Would you retype exactly the lines below, starting with the one that has "I need the bounding" and going on through the one that has "Please mark all", with no pictures and nothing else?

==== Data provided

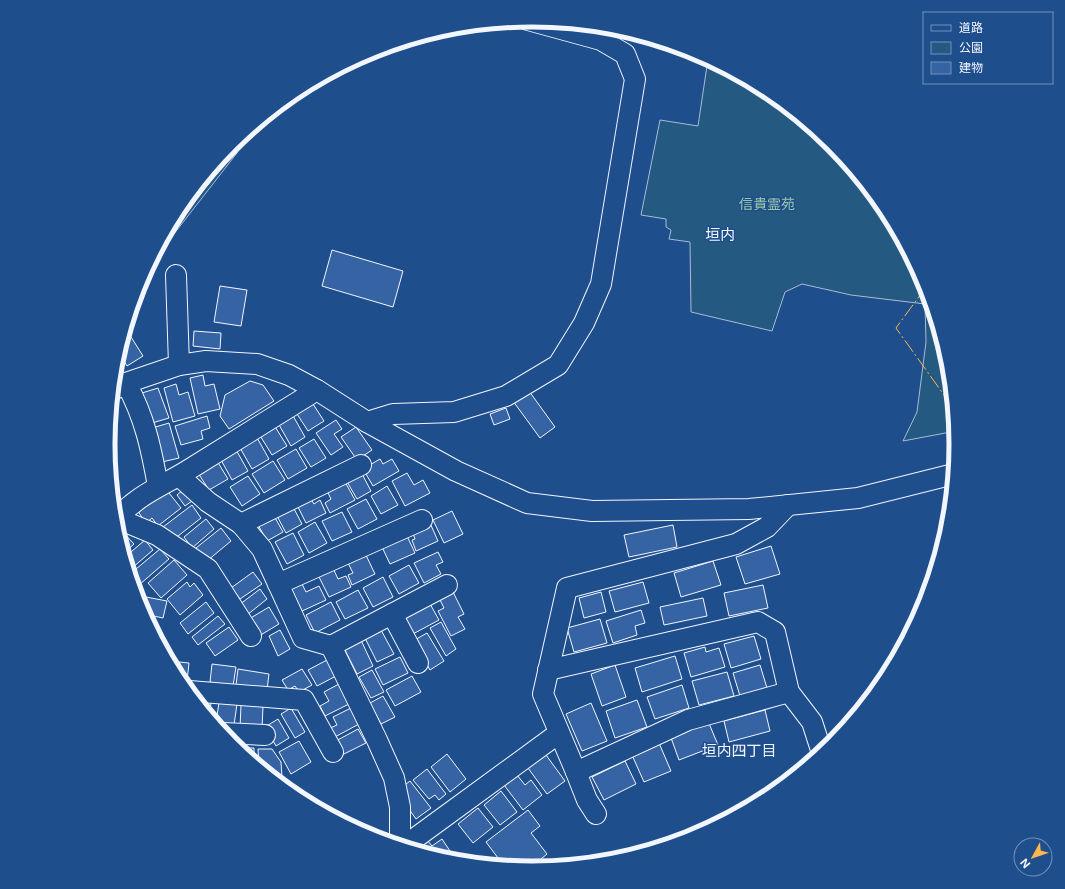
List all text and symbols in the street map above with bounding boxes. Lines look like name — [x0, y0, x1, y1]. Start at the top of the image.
legend — [923, 12, 1053, 84]
text: 道路 — [959, 20, 983, 35]
text: 公園 — [959, 40, 983, 55]
text: 建物 — [959, 60, 983, 75]
park label: 信貴霊苑 — [739, 195, 795, 212]
district label: 垣内 — [705, 225, 735, 244]
district label: 垣内四丁目 — [701, 741, 777, 760]
north arrow — [1013, 837, 1053, 877]
text: N — [1017, 856, 1033, 871]

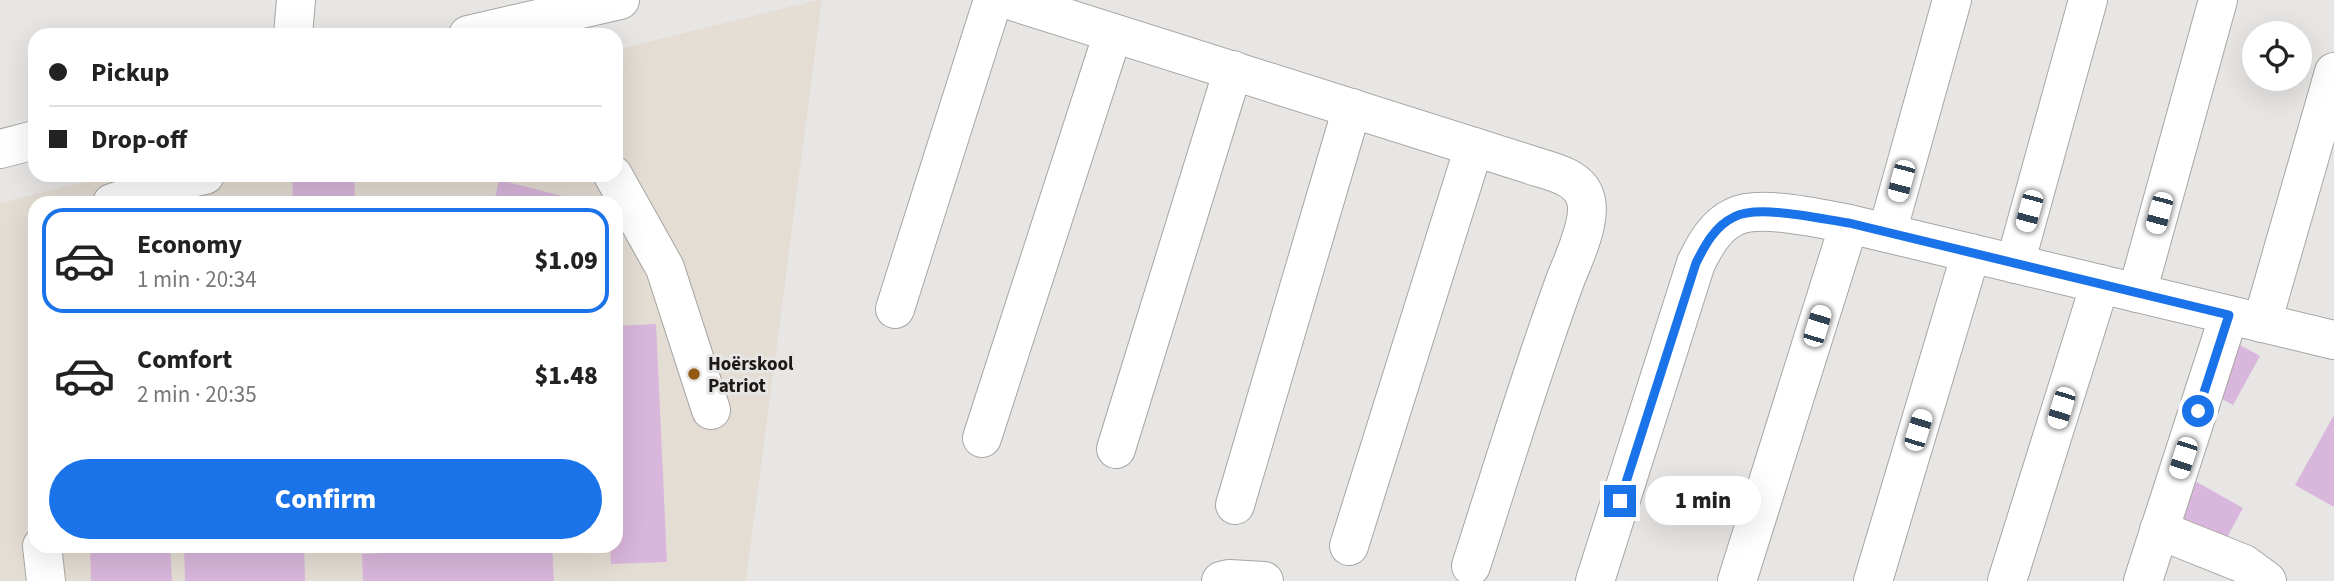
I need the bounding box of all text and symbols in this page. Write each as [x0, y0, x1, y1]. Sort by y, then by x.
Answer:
map controls [2242, 21, 2312, 91]
button: locate [2242, 21, 2312, 91]
text: Pickup [91, 54, 169, 91]
text: Drop-off [91, 121, 187, 158]
car [1886, 158, 1917, 204]
car [2014, 188, 2045, 234]
car [2144, 190, 2175, 236]
text: Economy [137, 226, 242, 263]
icon: car [53, 229, 116, 292]
text: $1.09 [534, 242, 598, 279]
text: 1 min · 20:34 [137, 263, 257, 296]
car [1801, 303, 1834, 349]
text: Comfort [137, 341, 232, 378]
icon: car [53, 344, 116, 407]
place label: Hoërskool Patriot [708, 351, 794, 400]
text: $1.48 [534, 357, 598, 394]
marker: Hoërskool Patriot [686, 366, 702, 382]
text: 2 min · 20:35 [137, 378, 257, 411]
car [2045, 385, 2078, 431]
route start [2182, 395, 2214, 427]
car [1902, 407, 1935, 453]
car [2167, 435, 2200, 481]
button: Confirm [49, 459, 602, 539]
callout: 1 min [1644, 476, 1760, 526]
text: 1 min [1675, 484, 1731, 517]
route end [1604, 485, 1636, 517]

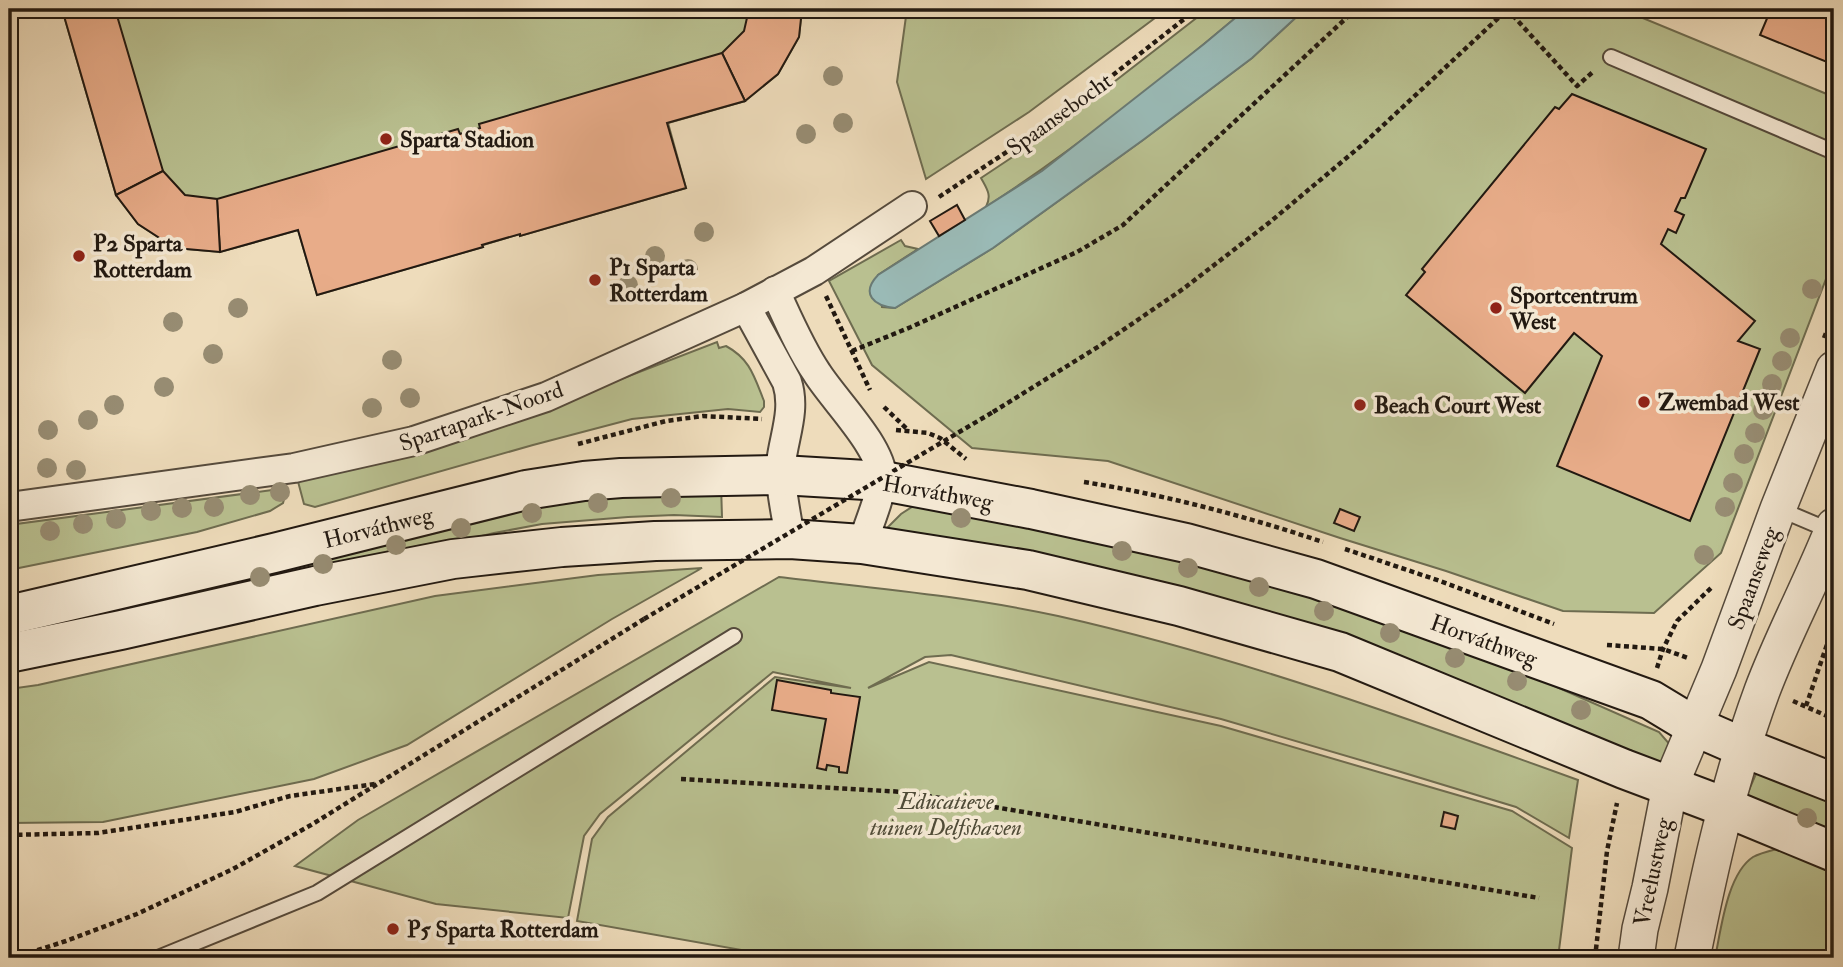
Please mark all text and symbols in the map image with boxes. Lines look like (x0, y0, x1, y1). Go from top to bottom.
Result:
street label: Spaansebocht (1001, 66, 1118, 163)
place label: Sparta Stadion (400, 125, 534, 155)
marker: Sparta Stadion (378, 131, 394, 147)
place label: P2 Sparta Rotterdam (93, 229, 192, 284)
marker: P2 Sparta Rotterdam (71, 248, 87, 264)
place label: P1 Sparta Rotterdam (609, 253, 708, 308)
marker: P1 Sparta Rotterdam (587, 272, 603, 288)
place label: Sportcentrum West (1509, 281, 1638, 336)
marker: Sportcentrum West (1488, 300, 1504, 316)
street label: Spartapark-Noord (395, 375, 567, 459)
place label: Zwembad West (1658, 388, 1800, 417)
place label: Beach Court West (1374, 391, 1542, 420)
marker: Zwembad West (1636, 394, 1652, 410)
marker: Beach Court West (1352, 397, 1368, 413)
street label: Horváthweg (880, 468, 996, 517)
street label: Horváthweg (320, 500, 437, 555)
street label: Spaanseweg (1721, 522, 1787, 634)
street label: Horváthweg (1426, 608, 1542, 673)
park label: Educatieve tuinen Delfshaven (870, 787, 1022, 842)
street label: Vreelustweg (1627, 815, 1678, 929)
place label: P5 Sparta Rotterdam (407, 915, 599, 945)
marker: P5 Sparta Rotterdam (385, 921, 401, 937)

========

### Solution to the problem
I need the bounding box of all text and symbols in this page. Write each as [x0, y0, x1, y1]. Sort by y, then by x.
Answer:
map controls [2242, 21, 2312, 91]
button: locate [2242, 21, 2312, 91]
text: Pickup [91, 54, 169, 91]
text: Drop-off [91, 121, 187, 158]
car [1886, 158, 1917, 204]
car [2014, 188, 2045, 234]
car [2144, 190, 2175, 236]
text: Economy [137, 226, 242, 263]
icon: car [53, 229, 116, 292]
text: $1.09 [534, 242, 598, 279]
text: 1 min · 20:34 [137, 263, 257, 296]
car [1801, 303, 1834, 349]
text: Comfort [137, 341, 232, 378]
icon: car [53, 344, 116, 407]
place label: Hoërskool Patriot [708, 351, 794, 400]
text: $1.48 [534, 357, 598, 394]
marker: Hoërskool Patriot [686, 366, 702, 382]
text: 2 min · 20:35 [137, 378, 257, 411]
car [2045, 385, 2078, 431]
route start [2182, 395, 2214, 427]
car [1902, 407, 1935, 453]
car [2167, 435, 2200, 481]
button: Confirm [49, 459, 602, 539]
callout: 1 min [1644, 476, 1760, 526]
text: 1 min [1675, 484, 1731, 517]
route end [1604, 485, 1636, 517]

Please mark all text and symbols in the map image with boxes. Lines look like (x0, y0, x1, y1). Go from top to bottom.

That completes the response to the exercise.